Oil prices hovered near $40 a barrel Tuesday in Asia on investor concerns the conflict between Israel and Hamas could further heighten tensions in the oil-rich Middle East. Light, sweet crude for February delivery fell 16 cents to $39.89 a barrel in electronic trading on the New York Mercantile Exchange by late afternoon in Singapore. The contract overnight rose $2.31 to settle at $40.02.
Hamas sent missiles deep into Israel on Monday, three days into Israel's punishing air offensive in Gaza. Four Israelis, including a soldier, were killed and eight wounded. Palestinian health officials put the three-day death toll in Gaza at 364; the U.N. said the total included at least 62 civilians.

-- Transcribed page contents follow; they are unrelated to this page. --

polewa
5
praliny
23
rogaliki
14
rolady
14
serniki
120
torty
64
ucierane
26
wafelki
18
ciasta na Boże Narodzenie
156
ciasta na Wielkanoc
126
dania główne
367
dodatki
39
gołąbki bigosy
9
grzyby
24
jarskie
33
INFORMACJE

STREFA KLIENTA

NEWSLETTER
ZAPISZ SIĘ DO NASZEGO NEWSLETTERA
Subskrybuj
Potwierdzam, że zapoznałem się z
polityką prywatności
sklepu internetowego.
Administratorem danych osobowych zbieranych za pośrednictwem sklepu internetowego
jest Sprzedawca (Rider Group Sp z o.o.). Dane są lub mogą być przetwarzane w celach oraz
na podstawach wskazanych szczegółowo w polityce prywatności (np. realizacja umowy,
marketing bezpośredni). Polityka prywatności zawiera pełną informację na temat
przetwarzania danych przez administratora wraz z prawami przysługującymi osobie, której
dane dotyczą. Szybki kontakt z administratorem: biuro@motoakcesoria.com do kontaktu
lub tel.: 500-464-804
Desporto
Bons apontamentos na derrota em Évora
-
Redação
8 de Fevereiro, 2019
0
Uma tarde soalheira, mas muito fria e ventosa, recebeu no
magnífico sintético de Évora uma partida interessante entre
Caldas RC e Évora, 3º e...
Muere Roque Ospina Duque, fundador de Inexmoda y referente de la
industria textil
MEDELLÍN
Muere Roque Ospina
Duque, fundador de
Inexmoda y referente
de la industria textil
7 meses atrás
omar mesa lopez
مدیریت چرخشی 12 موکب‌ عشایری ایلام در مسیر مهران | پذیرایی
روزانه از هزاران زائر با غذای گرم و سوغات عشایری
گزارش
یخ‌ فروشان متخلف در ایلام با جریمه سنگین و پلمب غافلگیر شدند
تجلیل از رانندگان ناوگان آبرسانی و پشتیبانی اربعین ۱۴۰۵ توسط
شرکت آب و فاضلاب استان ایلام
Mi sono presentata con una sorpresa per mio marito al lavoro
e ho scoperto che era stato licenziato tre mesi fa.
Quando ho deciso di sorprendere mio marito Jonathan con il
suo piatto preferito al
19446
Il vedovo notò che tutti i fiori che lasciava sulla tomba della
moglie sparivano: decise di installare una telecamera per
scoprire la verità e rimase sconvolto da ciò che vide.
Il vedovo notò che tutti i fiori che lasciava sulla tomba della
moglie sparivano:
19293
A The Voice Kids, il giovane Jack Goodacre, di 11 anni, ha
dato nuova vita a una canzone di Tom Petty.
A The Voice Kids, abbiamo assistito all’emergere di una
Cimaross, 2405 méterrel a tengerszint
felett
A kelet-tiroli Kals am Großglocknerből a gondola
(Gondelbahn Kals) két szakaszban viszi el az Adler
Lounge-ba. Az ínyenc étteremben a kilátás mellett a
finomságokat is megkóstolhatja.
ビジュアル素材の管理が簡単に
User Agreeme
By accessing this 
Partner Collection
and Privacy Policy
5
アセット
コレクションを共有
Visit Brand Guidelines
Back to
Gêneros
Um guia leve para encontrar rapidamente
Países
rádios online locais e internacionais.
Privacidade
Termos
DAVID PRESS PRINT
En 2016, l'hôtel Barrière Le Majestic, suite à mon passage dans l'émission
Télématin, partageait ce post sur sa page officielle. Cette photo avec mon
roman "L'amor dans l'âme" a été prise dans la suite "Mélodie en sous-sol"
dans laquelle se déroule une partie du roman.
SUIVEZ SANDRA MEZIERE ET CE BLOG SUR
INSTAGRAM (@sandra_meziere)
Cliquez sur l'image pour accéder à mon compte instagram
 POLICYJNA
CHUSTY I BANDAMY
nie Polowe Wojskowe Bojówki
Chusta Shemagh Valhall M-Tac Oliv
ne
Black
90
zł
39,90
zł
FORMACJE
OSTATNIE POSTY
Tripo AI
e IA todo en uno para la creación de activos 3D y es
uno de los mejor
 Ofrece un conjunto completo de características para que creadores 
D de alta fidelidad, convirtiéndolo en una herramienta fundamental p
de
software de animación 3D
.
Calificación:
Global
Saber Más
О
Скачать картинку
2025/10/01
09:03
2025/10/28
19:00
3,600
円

Early Tuesday, Israeli aircraft dropped at least 16 bombs on five Hamas government buildings in a Gaza City complex, destroying them, witnesses said. Israel's defense minister Ehud Barak promised a "war to the bitter end against Hamas" and allied militants. Crude prices have rallied 14 percent since Friday on concerns that the conflict could heighten tensions between Middle East oil power Iran and Israel and the U.S., said Jonathan Kornafel, Asia director for market maker Hudson Capital Energy in Singapore. "The danger is Iran getting involved," Kornafel said. "Any tension in the Middle East is going to involve the whole region." "This problem isn't going to go away overnight. It's been a big disaster."
Expectations that a slowing global economy will dampen crude demand have helped contain the rally in oil prices. If the Israel-Gaza conflict doesn't escalate, prices could break below $30 during the next few months, Kornafel said.
"I don't expect any positive surprises for GDP, housing data, jobless claims, or manufacturing data," he said. "It's all going to be negative for at least the next couple months." Oil prices have fallen 73 percent since peaking at $147.27 a
barrel on July 11.
The Organization of Petroleum Exporting Countries, which accounts for about 40 percent of global supply, has announced production cuts totaling more than 4 million barrels per day in the last few months. However, investors are skeptical the 13-nation group will adhere to the new output quotas.
"The market is looking for compliance," Kornafel said. "OPEC needs to show they are sticking to these very pronounced cuts they've already announced."
In other Nymex trading, gasoline futures rose 0.15 cent to 88 cents a gallon. Heating oil fell 0.83 cent to $1.28 a gallon while natural gas for February delivery was steady at $6.08 per 1,000 cubic feet.
In London, February Brent crude fell 11 cents to $40.44 a barrel on the ICE Futures exchange.